======== ページ抜粋
ヒナの誕生話その3です。
とんちゃん、いやヒナが生まれたその日の夕方のことです。カミさんは個室に移されました。狭い部屋でしたが、ようやく二人きりになり、私はようやくほっと一息つきました。
しかし、そこで気がついたのです。なんだかカミさんの様子が変・・・。
カミさんは、今まで見た事が無いような目をしていました。表情が全く無く、目はうつろです。まだ疲れきっているからだろう、と思い気にしないことにしました。が、そこでカミさんが言いました。
「私、赤ちゃんが産まれたのに、なんとも思わないんだよね・・・。なんか気がおかしくなってる・・・。」
そして無表情のまま私を見つめるのです。明らかに様子がおかしい!それからカミさんは、自分を精神病院へ連れて行くよう何度も私に頼むのです。私は、言いようの無い不安に襲われました。とりあえず、その場は明日連れて行くということで納得させ、その日は面会時間終了のため、部屋を出ました。
いったいどうしちゃったんだろう。。。しばらくショックで呆然としていたのですが、とにかく看護婦さんのところへ行き、状況を説明しました。しかし看護婦さんは、疲れているからでしょうというだけで、あまり深刻に考えてくれませんでした。とりあえず夜中に様子を確認してほしいとお願いして、その日は病院を後にしました。
久々の自宅。ヒナも産まれて嬉しいはずなのに・・・。いろんなことがありすぎて、頭が混乱していました。どうすればいいんだろう・・・。何度も何度もいろんなことを考えました。その夜、眠れなかったのは言うまでもありません。
================
======== データ抜粋
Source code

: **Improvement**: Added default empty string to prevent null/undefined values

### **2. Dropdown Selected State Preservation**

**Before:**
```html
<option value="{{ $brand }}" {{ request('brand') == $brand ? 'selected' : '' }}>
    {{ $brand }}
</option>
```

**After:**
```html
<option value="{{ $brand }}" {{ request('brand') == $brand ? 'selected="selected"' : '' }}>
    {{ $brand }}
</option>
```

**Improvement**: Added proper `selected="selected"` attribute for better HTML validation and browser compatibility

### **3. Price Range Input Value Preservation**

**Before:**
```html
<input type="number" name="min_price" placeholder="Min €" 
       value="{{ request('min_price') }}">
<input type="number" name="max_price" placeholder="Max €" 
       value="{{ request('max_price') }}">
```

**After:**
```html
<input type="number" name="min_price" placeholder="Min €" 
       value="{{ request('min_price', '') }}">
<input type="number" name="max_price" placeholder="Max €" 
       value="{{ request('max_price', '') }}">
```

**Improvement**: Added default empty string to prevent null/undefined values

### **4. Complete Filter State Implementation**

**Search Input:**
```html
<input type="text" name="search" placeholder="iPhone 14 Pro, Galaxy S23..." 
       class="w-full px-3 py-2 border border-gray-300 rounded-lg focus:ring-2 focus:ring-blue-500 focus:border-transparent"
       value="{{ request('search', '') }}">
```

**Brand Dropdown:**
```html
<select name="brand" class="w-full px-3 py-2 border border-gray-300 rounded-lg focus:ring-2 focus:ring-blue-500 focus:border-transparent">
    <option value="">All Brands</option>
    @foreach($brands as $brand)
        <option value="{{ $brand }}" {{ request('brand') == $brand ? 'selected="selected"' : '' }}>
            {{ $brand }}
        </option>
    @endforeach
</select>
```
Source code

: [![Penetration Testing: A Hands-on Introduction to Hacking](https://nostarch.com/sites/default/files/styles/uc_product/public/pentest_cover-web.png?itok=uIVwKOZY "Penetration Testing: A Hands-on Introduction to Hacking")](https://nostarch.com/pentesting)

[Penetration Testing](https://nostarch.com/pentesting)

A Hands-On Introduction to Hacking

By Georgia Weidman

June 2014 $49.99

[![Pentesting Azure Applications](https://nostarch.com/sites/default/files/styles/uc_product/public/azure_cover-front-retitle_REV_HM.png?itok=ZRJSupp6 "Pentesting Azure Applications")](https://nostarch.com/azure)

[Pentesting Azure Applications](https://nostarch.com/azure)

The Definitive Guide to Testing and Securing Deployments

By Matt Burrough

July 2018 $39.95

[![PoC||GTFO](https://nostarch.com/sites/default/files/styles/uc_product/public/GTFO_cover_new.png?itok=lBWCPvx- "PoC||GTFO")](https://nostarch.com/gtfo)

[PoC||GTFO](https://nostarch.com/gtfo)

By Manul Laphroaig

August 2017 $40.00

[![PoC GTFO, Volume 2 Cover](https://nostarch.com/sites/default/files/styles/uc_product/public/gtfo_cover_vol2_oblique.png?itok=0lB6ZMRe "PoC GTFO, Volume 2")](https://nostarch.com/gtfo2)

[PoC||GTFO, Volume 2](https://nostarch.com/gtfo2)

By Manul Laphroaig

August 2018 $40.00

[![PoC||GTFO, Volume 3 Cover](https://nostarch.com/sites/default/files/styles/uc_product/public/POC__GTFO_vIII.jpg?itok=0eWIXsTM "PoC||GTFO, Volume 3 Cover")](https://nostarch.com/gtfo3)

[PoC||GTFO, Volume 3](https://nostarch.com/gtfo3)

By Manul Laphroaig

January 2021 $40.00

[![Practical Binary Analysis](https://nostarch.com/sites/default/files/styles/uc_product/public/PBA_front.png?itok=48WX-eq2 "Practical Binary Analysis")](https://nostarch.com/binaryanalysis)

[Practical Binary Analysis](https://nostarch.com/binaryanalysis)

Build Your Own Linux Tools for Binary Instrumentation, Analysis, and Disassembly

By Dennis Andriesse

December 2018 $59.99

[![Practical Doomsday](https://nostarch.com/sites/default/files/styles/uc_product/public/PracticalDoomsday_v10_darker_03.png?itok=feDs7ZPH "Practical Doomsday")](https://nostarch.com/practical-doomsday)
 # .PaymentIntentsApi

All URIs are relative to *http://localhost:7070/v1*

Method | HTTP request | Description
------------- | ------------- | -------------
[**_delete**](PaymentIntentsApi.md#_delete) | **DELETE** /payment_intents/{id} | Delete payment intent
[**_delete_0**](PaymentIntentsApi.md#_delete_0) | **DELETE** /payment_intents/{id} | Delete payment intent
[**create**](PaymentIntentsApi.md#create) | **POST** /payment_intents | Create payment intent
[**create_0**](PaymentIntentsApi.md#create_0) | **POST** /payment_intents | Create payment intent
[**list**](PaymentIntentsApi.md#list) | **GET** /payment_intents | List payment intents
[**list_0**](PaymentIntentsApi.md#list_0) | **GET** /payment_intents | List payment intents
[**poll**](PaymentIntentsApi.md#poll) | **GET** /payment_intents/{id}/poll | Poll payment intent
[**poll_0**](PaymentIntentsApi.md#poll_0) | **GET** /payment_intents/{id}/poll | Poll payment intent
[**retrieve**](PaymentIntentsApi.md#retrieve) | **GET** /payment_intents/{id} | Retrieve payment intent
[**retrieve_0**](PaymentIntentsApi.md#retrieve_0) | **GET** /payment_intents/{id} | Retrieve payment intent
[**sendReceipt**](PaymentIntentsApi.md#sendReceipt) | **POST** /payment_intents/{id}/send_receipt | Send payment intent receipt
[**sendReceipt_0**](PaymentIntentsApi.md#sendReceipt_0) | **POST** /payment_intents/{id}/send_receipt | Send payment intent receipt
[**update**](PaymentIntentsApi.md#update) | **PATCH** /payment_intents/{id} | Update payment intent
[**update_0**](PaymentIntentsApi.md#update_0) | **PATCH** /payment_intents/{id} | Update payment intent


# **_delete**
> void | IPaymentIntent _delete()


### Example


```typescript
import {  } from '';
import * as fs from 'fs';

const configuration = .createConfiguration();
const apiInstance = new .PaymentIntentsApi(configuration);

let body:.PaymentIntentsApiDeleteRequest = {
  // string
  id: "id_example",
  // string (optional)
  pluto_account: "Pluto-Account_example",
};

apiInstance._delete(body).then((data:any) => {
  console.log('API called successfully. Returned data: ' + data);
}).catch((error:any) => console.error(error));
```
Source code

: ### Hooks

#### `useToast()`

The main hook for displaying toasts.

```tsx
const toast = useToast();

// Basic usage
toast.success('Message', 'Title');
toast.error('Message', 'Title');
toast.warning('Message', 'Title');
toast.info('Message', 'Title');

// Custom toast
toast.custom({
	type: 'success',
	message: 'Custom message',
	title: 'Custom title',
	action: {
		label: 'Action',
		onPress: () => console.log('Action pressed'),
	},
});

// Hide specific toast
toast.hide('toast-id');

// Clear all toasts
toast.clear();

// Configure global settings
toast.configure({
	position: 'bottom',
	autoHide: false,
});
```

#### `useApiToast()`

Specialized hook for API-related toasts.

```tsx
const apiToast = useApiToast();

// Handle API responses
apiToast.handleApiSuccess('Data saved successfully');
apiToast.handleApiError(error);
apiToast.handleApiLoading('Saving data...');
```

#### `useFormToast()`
================
課題の内容:
1 - ヒナの誕生話の本文のうち、「カミさんは、今まで見た事が無」から「たのは言うまでもありません。」までの部分を、両端も含めて一字一句違えずに書き写してください。
2 - ヒナの誕生話の本文は途中で終わっています。最後の文の後から続きを書いてください。

各課題の解答:
1 -
カミさんは、今まで見た事が無いような目をしていました。表情が全く無く、目はうつろです。まだ疲れきっているからだろう、と思い気にしないことにしました。が、そこでカミさんが言いました。
「私、赤ちゃんが産まれたのに、なんとも思わないんだよね・・・。なんか気がおかしくなってる・・・。」
そして無表情のまま私を見つめるのです。明らかに様子がおかしい!それからカミさんは、自分を精神病院へ連れて行くよう何度も私に頼むのです。私は、言いようの無い不安に襲われました。とりあえず、その場は明日連れて行くということで納得させ、その日は面会時間終了のため、部屋を出ました。
いったいどうしちゃったんだろう。。。しばらくショックで呆然としていたのですが、とにかく看護婦さんのところへ行き、状況を説明しました。しかし看護婦さんは、疲れているからでしょうというだけで、あまり深刻に考えてくれませんでした。とりあえず夜中に様子を確認してほしいとお願いして、その日は病院を後にしました。
久々の自宅。ヒナも産まれて嬉しいはずなのに・・・。いろんなことがありすぎて、頭が混乱していました。どうすればいいんだろう・・・。何度も何度もいろんなことを考えました。その夜、眠れなかったのは言うまでもありません。

2 -
そして翌日。再び病院へ行きました。カミさんがおかしいままだったらどうしよう・・・そう思いながら、病室のドアを開けました。
「おはよう」
かみさんは、わずかに微笑みながら言いました。
昨日より表情がある!私はカミさんに気分はどうか尋ねました。すると、かなり疲れているものの気分は少し落ち着いたよう。そして翌日には、だいぶ落ち着いてきました。
しかし、極度のストレスだったんでしょう。後から聞いた話では、お産のときお医者さんが二人いて、一人はカンシで赤ちゃんを引っ張り、一人はお腹をぐいぐい押していたそうです。出血もひどく、そのあまりの光景に衝撃を受けたそうです。
ただ、そのお医者さんはかなりのベテランで、普通の医者だったら帝王切開になるところだったそうです。それだけでも良かった・・・と思うしかありませんでした。
で、その頃ヒナは・・・というと、産まれた直後以降、まだ私達に会っていませんでした。産まれて三日も経っているのにです。お産直後から母子同室という夢は叶いませんでした。母親に負担をかけないという病院の方針だったのです。まぁ、カミさんの疲労ぶりを見たら、仕方がないところもありますが。。。
そしてようやく、三日目に対面できました。最初鏡越しで見せてもらったのですが、他の赤ちゃんと比べて明らかにデカイ!
そして、初めての抱っこ。小さくて弱々しくて、どう抱っこしてよいのか分かりませんでした。抱っこすると、頭が異様に長いのと、額の辺りにカンシで掴まれた後が赤く残っているのが分かりました。ヒナも大変だったんだねー。
4日目には、カミさんは大きな個室に移動しました。大きなベッドや冷蔵庫、テレビ、シャワーやトイレまでついている部屋です。そして昼間だけですが、ヒナと一緒に過ごせるようになりました。それまでミルクだけだったのですが、はじめての母乳をあげました。おぉ~、飲んだ飲んだ!ちょっと飲んだだけで大喜び。(その後、3歳になるまで飲み続けることになるとは夢にも思いませんでした)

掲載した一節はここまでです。